I figure I should get a bunch of baby wipes, too.  I really don’t like the idea of washable baby wipes, because that’s defeating the whole purpose of using the flushable liners.  Besides, at least they’re biodegradable.

Then there’s the stuff that applies regardless of what type of diaper you’re using: diaper cream and baby powder.

I’m also going to need a wet bag for schlepping dirty diapers back to the house after an outing, plus a place to stash the dirty diapers waiting for laundry.  So that means I need to get a travel bag and a diaper pail liner for storing ickies.

Oh, and extra wetness protection for overnight, so hopefully I won’t have to change sheets due to the great flood of Norton’s diaper overtaking his crib.

So, I’m going with the following shopping list:

12 FuzziBunz one size diapers

1 roll of inserts

1 travel dirty diaper bag

1 diaper laundry bag

2 AppleCheeks hemp liners

1 pack of Pampers size one diapers

1 travel pack of baby wipes

1 regular pack of baby wipes

1 massive refill pack (on sale at Wal-Mart this week)

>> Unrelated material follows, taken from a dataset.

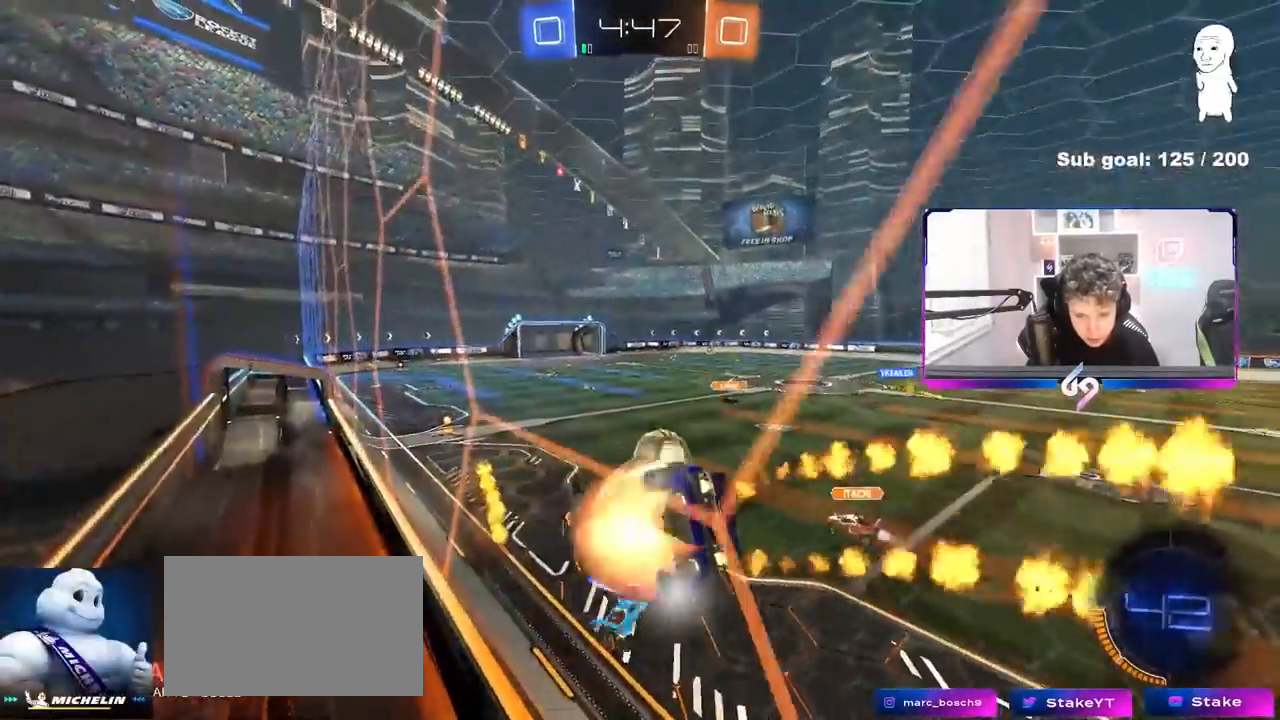
{"keys": ["s"], "mouse": [], "events": [[117, "a", "down"], [117, "s", "down"], [117, "shift", "down"], [267, "s", "up"], [267, "shift", "up"], [400, "a", "up"], [450, "d", "down"], [450, "s", "down"], [500, "d", "up"]]}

Pending negotiation with the husband, of course, I’ll order those this weekend.  Because I’m local, CozyBums will either drop them off at my house while she’s running errands, or I’ll pop over to her house and pick them up while I’m running errands.  It’s going to come out to a fair chunk of change, but, hey, it’s only a one time chunk of change that will be around for Norton’s future sister Eudora when she’s born (hopefully).  So, it’s definitely a long-term cost saving measure, even if the upfront part is a bit much.

What would you suggest for a cloth diapering needs list?

Originally written January 16, 2010.

Update: It’s so cute to come across these posts from when I was trying to figure out cloth diapering.  It drives home how little I actually understood about cloth diapering and cloth diapering needs until I was in the thick of it.  What’s the reality?

Yes, I absolutely could have done fine with the 18 or 19 FuzziBunz diapers I’d started with.  It is, however, a starter stash, not the size stash that is appropriate for exclusively cloth diapering.  The amount of washing would be a lot of wear and tear on the diapers, and I suspect that if I’d stuck with only that amount, they would not have made it to Eudora.  Additionally, prices have come down, making it easier to get enough diapers for your cloth diapering needs.  When we started buying, FuzziBunz were nearly $25 each.  And that was an average Canadian price back in 2010.

My concerns about dealing with poop were ridiculous.  In the end, we stopped using flushable liners and just got a sprayer.  I was all wrong about my cloth diapering needs for storing dirty diapers.  And of course, now I’m really annoyed when people use “insert” and “liner” interchangeably.